Holograms and body implants are the future of communication, says charity survey

Barnardo’s polled adults and children to find out what they thought the main forms of communication will be in 2049.

Joe Lepper | 23rd Sep 19

Holograms and body implants will become a major way young people communicate within the next 30 years, according to the results of a charity survey.

The poll by children’s charity Barnardo’s asked for more than 3,000 people’s views on how they think young people will interact in 30 years time.

This found that only 9% of adults and 13%of children polled think that young people will still write messages to each other in 2049.

> See also: Five UK charities making the most of digital communications in 2019

Instead holograms for communication was cited by 39% of children and 28%of adults polled.

Body and brain implants as a way of communicating was mentioned by 31% of young people and 22% of adults.

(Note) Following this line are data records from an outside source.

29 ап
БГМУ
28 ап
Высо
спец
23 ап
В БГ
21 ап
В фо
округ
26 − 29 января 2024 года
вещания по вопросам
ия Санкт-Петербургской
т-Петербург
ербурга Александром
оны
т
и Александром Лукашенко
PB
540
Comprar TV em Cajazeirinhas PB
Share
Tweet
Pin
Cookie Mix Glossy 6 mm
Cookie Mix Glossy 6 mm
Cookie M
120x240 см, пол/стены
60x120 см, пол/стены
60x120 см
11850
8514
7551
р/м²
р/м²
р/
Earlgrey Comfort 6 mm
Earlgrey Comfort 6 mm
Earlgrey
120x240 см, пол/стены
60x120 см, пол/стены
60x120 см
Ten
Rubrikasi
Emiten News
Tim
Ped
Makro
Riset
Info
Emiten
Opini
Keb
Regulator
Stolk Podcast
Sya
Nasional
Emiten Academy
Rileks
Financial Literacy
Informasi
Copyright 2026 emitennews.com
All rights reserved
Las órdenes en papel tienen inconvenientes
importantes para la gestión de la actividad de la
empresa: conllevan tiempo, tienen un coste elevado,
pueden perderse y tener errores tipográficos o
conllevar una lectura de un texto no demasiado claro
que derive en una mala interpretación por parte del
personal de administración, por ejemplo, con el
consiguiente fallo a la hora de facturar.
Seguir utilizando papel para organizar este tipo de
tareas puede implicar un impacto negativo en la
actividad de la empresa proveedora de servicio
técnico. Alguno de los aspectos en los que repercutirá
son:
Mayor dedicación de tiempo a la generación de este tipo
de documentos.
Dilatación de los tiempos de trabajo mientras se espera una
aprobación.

Those surveyed are also predicting that a new language involving emojis will emerge by 2049, cited by a fifth of adults and a quarter of young people.

Smart watches and augmented reality glasses will also increase as a communication tool, say respondents.

 

Online protection

The survey findings have been released to coincide with a report by Barnardo’s called Generation Digital, which calls for better legal protection for children online.

It has also been timed to coincide with the 30th anniversary of the World Wide Web.

The survey also found that almost all adults surveyed (83%) believe that young people are at risk online from dangers such as bullying, grooming and exploitation.

The charity wants schools and families to be better supported in teaching children about online safety.

> See also: How charities are joining the fight to keep children safe online

Children’s views also need to be taken into account when developing policy on digital technology, says Barnardo’s.

Barnardo’s Chief Executive, Javed Khan said: “In the last 30 years the way children and adults communicate has changed beyond recognition, so it’s no surprise that in the next 30 years we are headed towards the stuff of science fiction.

“The internet and new technologies have transformed how young people learn, play and communicate – but it’s also created new risks to children’s safety and wellbeing.

“Our laws and systems must keep pace with technological change so we can protect children effectively on and offline.

“This requires urgent changes today – like regulating the internet and giving children the skills to stay safe – but also a longer-term commitment from Government, charities, industry, and other partners, to put children first in an ever-changing digital world.”